For nano-second level analysis:
# Install precision timing tools
sudo apt install linuxptp ethtool tuned-utils
Run these on both hosts:
# Check NIC interrupt coalescing
ethtool -c eth0
# Verify DMA settings
cat /proc/interrupts | grep eth0
# Check kernel bypass capabilities
sudo ethtool -k eth0 | grep hw-tc-offload
Key switch parameters affecting sub-1ms latency:
# Sample output to verify (Cisco/Juniper syntax)
show interface xe-0/0/0 | match "cut-through|store-and-forward"
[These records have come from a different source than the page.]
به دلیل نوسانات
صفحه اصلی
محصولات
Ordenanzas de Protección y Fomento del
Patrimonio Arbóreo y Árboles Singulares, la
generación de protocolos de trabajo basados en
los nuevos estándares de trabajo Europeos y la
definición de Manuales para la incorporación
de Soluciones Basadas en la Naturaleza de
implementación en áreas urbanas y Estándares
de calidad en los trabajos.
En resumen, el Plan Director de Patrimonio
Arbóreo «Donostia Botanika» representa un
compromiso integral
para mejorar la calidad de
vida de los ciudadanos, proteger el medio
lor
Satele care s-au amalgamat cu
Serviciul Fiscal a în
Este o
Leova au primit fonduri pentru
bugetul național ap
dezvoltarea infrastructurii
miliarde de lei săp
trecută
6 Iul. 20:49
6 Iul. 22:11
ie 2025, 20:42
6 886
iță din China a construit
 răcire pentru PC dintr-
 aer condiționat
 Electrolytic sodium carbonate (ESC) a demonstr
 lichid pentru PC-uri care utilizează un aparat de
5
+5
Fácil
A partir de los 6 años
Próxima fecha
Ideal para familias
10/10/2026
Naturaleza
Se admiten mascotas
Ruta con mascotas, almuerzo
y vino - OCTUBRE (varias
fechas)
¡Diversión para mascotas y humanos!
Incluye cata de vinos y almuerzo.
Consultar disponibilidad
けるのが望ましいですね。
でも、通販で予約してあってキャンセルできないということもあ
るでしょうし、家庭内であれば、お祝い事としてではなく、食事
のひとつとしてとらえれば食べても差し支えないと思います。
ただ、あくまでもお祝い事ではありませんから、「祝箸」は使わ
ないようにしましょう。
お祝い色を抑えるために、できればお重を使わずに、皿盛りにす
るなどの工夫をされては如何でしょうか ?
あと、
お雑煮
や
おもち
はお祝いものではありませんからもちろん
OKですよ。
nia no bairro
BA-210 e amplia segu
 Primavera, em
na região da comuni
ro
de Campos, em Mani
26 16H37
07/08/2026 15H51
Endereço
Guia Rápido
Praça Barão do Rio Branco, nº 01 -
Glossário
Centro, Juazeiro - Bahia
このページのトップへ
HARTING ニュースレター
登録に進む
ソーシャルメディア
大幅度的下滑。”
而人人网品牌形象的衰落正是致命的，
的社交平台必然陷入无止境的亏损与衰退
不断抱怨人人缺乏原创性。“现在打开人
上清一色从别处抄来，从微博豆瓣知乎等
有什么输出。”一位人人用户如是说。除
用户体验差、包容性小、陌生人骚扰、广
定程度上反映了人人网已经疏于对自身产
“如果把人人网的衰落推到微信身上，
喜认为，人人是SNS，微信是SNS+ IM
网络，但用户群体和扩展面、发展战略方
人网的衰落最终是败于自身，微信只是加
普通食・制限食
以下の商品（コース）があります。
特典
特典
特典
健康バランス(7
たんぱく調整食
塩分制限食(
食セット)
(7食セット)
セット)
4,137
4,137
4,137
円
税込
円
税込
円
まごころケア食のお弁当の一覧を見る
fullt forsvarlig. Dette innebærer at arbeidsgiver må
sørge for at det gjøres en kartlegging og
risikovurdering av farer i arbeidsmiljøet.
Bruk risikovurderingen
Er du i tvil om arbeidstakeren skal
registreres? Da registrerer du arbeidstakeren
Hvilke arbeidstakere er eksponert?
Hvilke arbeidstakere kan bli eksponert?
# Should return "cut-through" for lowest latency
Critical /etc/sysctl.conf parameters:
net.core.rmem_max=16777216
net.core.wmem_max=16777216
net.ipv4.tcp_no_metrics_save=1
net.ipv4.tcp_low_latency=1
For UDP-based high frequency messaging:
// C example using SO_TIMESTAMPING
int flags = SOF_TIMESTAMPING_TX_HARDWARE |
SOF_TIMESTAMPING_RX_HARDWARE |
SOF_TIMESTAMPING_RAW_HARDWARE;
setsockopt(sock_fd, SOL_SOCKET, SO_TIMESTAMPING, &flags, sizeof(flags));
Use TDR (Time Domain Reflectometer) commands if supported:
# Intel NIC example
ethtool --cable-test eth0
In financial trading systems where we reduced latency from 0.25ms to 0.09ms by:
- Enabling NIC kernel bypass (DPDK)
- Configuring switch port buffers to 64 bytes
- Using kernel-bypass libraries like libfabric